Exercise inputs:
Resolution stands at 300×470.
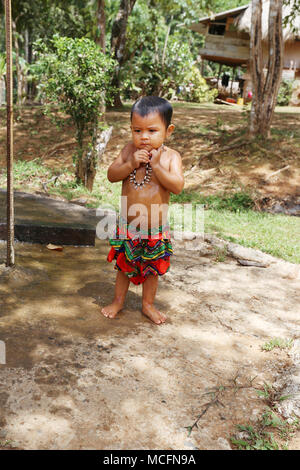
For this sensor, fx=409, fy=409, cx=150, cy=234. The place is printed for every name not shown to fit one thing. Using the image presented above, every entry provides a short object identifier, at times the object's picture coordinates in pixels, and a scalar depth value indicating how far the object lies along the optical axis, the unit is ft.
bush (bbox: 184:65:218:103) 57.26
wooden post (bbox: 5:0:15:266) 8.91
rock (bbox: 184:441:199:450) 5.69
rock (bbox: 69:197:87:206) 19.58
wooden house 55.31
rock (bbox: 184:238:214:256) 14.35
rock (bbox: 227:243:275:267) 13.67
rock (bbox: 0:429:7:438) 5.46
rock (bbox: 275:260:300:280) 12.79
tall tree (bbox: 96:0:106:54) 23.18
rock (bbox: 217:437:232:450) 5.78
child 8.14
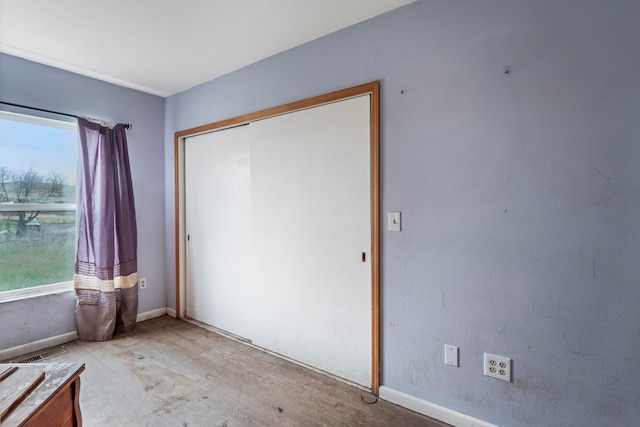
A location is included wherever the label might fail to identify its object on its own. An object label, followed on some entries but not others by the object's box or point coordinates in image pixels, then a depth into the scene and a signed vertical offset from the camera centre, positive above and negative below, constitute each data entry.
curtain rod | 2.52 +0.90
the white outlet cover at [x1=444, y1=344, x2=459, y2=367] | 1.78 -0.80
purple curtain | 2.88 -0.19
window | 2.59 +0.10
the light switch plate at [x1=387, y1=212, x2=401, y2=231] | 1.96 -0.05
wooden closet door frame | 2.02 +0.38
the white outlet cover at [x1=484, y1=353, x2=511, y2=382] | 1.63 -0.81
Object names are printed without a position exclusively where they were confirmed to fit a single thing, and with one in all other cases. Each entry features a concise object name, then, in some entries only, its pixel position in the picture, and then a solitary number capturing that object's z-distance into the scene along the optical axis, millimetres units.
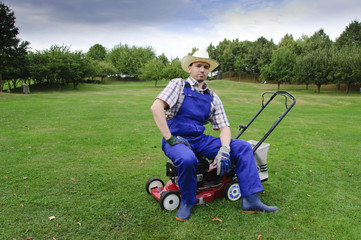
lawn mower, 3893
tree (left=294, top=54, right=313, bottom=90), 44562
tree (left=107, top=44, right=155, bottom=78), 76125
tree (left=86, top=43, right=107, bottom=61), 90188
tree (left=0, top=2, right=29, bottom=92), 30766
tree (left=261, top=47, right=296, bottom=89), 49875
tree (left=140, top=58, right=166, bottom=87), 55216
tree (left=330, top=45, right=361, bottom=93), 38219
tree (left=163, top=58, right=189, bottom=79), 53669
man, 3670
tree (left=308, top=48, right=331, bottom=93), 42938
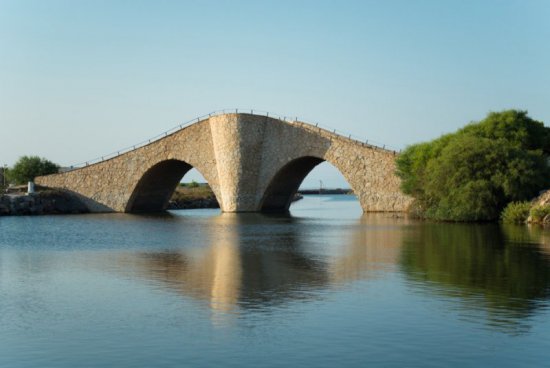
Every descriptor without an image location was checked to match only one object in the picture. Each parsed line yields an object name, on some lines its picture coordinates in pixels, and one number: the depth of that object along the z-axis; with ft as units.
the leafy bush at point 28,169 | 282.56
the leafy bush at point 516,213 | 147.54
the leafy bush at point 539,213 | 143.13
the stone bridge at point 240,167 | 205.67
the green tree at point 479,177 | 152.46
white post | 249.32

Task to carry out:
Starting at the top of the listing above, please restate word for word each line up to and including the one that holds "rock (bbox: 184:441:199:450) 5.69", omitting every image.

Output for this task:
Resolution stands at 300×470.
For this sensor, fx=409, fy=409, cx=150, cy=234. The place is printed for every name not shown to fit one thing. Using the image presented above, every entry provides a short object identifier, at times the object's picture coordinates in pixels, and a scalar depth value indicating how far the object lies along the optical axis, the unit is ft.
bush (bbox: 184:65:218:103) 57.26
wooden post (bbox: 5:0:15:266) 8.91
rock (bbox: 184:441:199:450) 5.69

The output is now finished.